Texto do documento:
»»

É uma expressão hebraica que significa "chorando e disparando" e que traduz em duas palavras a táctica de vitimização a que Israel nos habituou sempre que parte para a guerra. É a mesma táctica que vejo ser usada em vários blogues, nos comentários aos posts contra a guerra: "lá está você a ser anti-semita..."
Israel afirma que a actual ofensiva visa defender o seu território contra os ataques de rockets do Hamas, mas em direito a legitima defesa deve obedecer à regra da proporcionalidade. Não podemos responder a uma chapada com um esfaqueamento, a um murro com um tiro.
Israel nem sequer usa a táctica do "olho por olho, dente por dente", no caso da ofensiva em Gaza modificou-se a expressão para "olho por ambos-olhos, dente por dentadura/boca/e-todo-o-sistema-digestivo".
Entre 2005 e 2007, os rockets do Hamas mataram 11 israelitas. No mesmo período, as bombas de Israel mataram 1290 palestinianos (destes 222 eram crianças).

««

Material fornecido:
»»

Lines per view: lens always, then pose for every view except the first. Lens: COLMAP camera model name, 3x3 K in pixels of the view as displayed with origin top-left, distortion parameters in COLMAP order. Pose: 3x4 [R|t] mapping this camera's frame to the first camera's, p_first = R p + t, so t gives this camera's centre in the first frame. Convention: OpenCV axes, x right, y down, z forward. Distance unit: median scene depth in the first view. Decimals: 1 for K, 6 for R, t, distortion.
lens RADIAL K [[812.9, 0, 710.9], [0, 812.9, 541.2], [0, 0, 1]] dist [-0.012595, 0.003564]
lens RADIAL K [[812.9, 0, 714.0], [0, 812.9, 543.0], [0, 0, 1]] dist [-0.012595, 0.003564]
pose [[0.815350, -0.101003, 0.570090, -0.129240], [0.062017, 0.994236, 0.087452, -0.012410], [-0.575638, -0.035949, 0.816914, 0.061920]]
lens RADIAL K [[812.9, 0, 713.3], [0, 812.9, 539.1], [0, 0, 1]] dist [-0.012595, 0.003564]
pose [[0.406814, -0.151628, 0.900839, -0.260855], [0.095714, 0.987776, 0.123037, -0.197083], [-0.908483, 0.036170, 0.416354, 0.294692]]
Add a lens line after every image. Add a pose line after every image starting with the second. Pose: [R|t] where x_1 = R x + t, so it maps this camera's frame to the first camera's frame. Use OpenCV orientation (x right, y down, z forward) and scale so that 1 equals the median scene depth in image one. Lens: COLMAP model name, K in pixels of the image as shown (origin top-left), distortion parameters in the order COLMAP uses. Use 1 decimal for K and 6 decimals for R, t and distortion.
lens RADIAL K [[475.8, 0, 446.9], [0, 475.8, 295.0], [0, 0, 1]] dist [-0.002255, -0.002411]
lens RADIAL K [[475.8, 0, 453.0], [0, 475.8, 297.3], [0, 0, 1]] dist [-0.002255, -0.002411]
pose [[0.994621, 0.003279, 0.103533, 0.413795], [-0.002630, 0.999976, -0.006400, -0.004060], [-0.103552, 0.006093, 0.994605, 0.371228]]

««

Tarefa: Dê seguimento ao texto sobre a ofensiva israelita em Gaza, começando logo depois da última frase.

Resposta:
Mas Israel está a fazer todos os possíveis para que esta seja a última ofensiva militar na Palestina.
Sim. É provavelmente o fim da história para a Palestina. Estamos a um passo da solução prevista pela Mossad nos planos da "Operação Cast Lead" elaborada por Meir Dagan , actual chefe da Mossad (Barak Ravid - Operation Cast Lead ": Israeli Air Force strike followed months of planning , Haaretz , 27 de Dezembro, 2008).
O plano, criado antes de 2001 com o objectivo de afastar Arafat, mantêm-se em vigor. Alguns dos passos intermédios já foram dados (separação da Palestina em duas zonas distintas, com governos diferentes e negociações separadas com ambos - Le Monde, 17 de Dezembro, 2001).
A retirada dos judeus dos colonatos de Gaza antecipou a construção do muro à volta da faixa, transformando-a naquilo que é hoje: um campo de concentração. Teria Israel construído o muro com colonatos dentro?
Seguiu-se o bloqueio a Gaza, impedindo o comércio, impossibilitando o funcionamento de todas as infra-estruturas, enfim, tornando a vida no gueto num inferno.
A "trégua" (coloco a palavra entre aspas porque não havia nenhuma trégua oficial uma vez que o governo do Hamas nunca foi reconhecido oficialmente quer por Israel quer pelos EUA) foi quebrada no dia 4 de Novembro, dia das eleições americanas. Israel bombardeou a faixa de Gaza declarando que o fazia para impedir a construção de túneis.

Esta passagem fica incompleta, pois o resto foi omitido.